3. Means for the production of an artificial immunity. This is only practicable at present for two diseases of this country, small-pox by means of vaccination (page [293]), and a temporary immunity against diphtheria by a dose of antitoxic serum (page [299]). Apart from these means, any measures for improving the health of a child tend in the same direction. Enlarged tonsils, “adenoids” at the back of the nose (causing the child to snore at night and to breathe through his mouth), discharges from nostrils or ear, and similar conditions should receive early medical attention.
4. Isolation: preventing the conveyance of the contagium from the sick to the healthy.
5. Disinfection, i.e. destruction of the contagium of the disease.

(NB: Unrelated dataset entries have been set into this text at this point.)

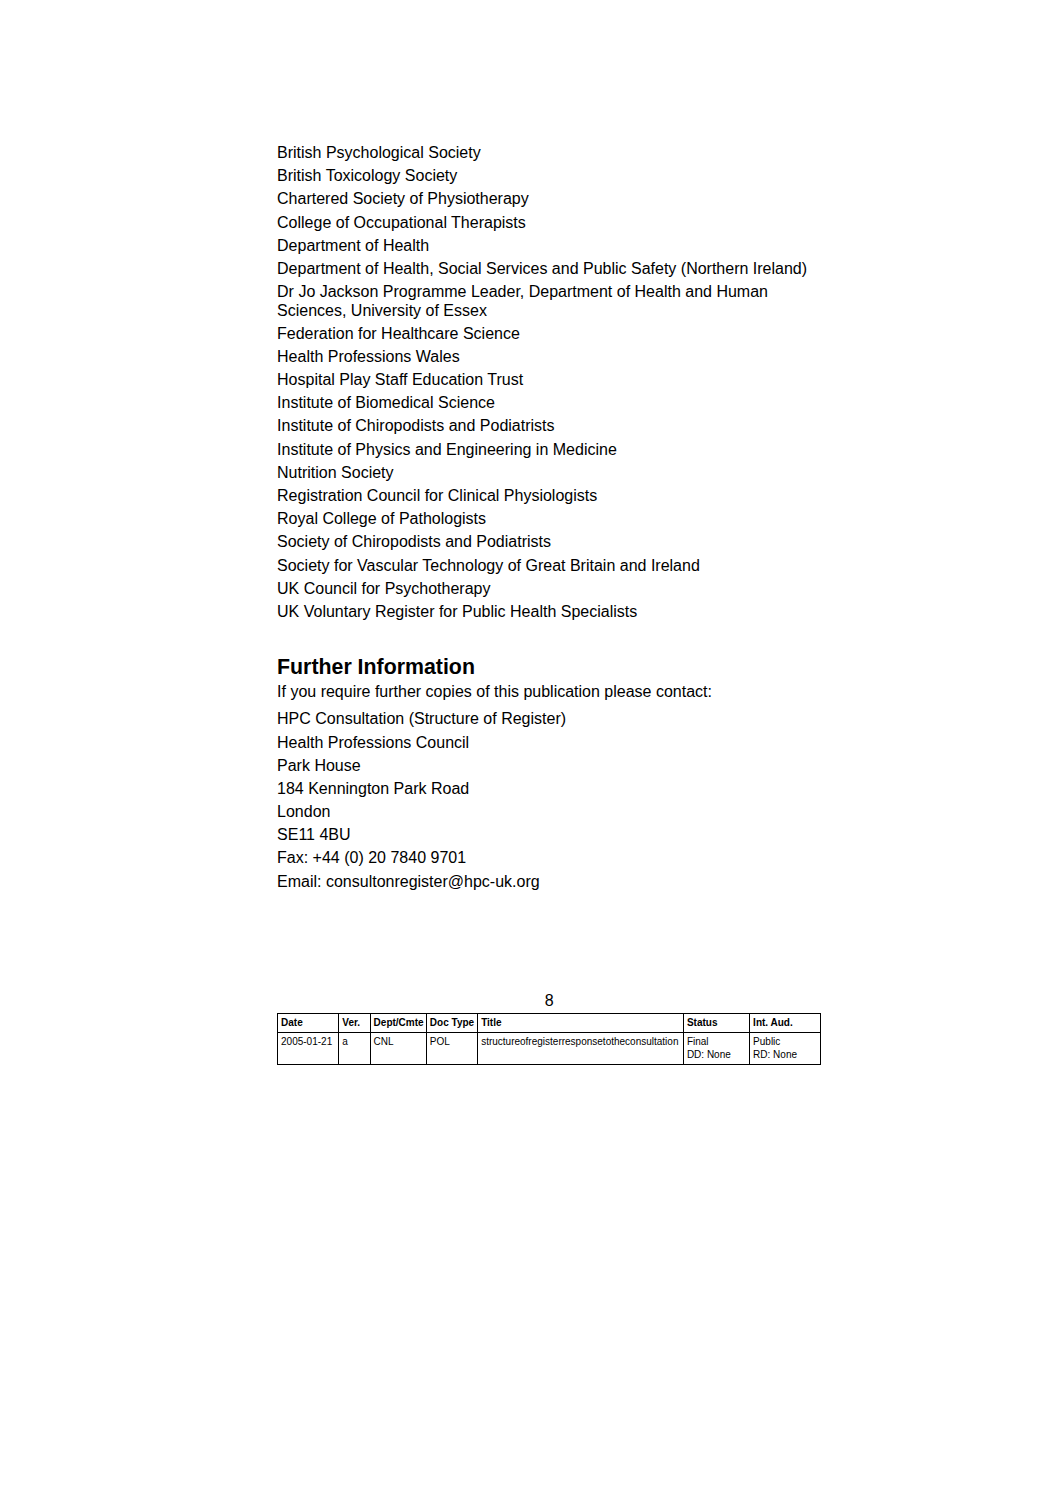British Psychological Society
British Toxicology Society
Chartered Society of Physiotherapy
College of Occupational Therapists
Department of Health
Department of Health, Social Services and Public Safety (Northern Ireland)
Dr Jo Jackson Programme Leader, Department of Health and Human Sciences, University of Essex
Federation for Healthcare Science
Health Professions Wales
Hospital Play Staff Education Trust
Institute of Biomedical Science
Institute of Chiropodists and Podiatrists
Institute of Physics and Engineering in Medicine
Nutrition Society
Registration Council for Clinical Physiologists
Royal College of Pathologists
Society of Chiropodists and Podiatrists
Society for Vascular Technology of Great Britain and Ireland
UK Council for Psychotherapy
UK Voluntary Register for Public Health Specialists
Further Information
If you require further copies of this publication please contact:
HPC Consultation (Structure of Register)
Health Professions Council
Park House
184 Kennington Park Road
London
SE11 4BU
Fax: +44 (0) 20 7840 9701
Email: consultonregister@hpc-uk.org
8
| Date | Ver. | Dept/Cmte | Doc Type | Title | Status | Int. Aud. |
| 2005-01-21 | a | CNL | POL | structureofregisterresponsetotheconsultation | Final DD: None | Public RD: None |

The Infectious Disease (Notification) Act, 1889, and the corresponding London Act of 1891, impose a dual duty of notification (a) on every medical practitioner attending on or called in to visit an infectious patient, as soon as he becomes aware of its nature; and (b) on the head of the family to which the patient belongs or the nearest relative. The intimation must be sent by each of these to the local medical officer of health, the practitioner being paid a small fee for his trouble. Usually notification by the householder is only enforced when no doctor is in attendance. The diseases to which this Act applies are small-pox, cholera, diphtheria, membranous croup[11], scarlet fever, erysipelas, and the fevers known by any of the following names: typhus, typhoid, enteric, relapsing, continued or puerperal. The list of notifiable diseases may be extended by resolution of the Local Authority.
The enforcement of notification is most important for the public health. (a) It enables the medical officer of health to take immediate steps to prevent the spread of infection, by enforcing proper isolation of the patient, efficient disinfection, and by preventing the attendance of children from infected houses, at school, etc. (b) It enables the links of evidence connecting a series of cases to be identified, e.g. cases due to a common milk supply, or attendance at a particular school. (c) It has a valuable educational effect on all concerned in the cases.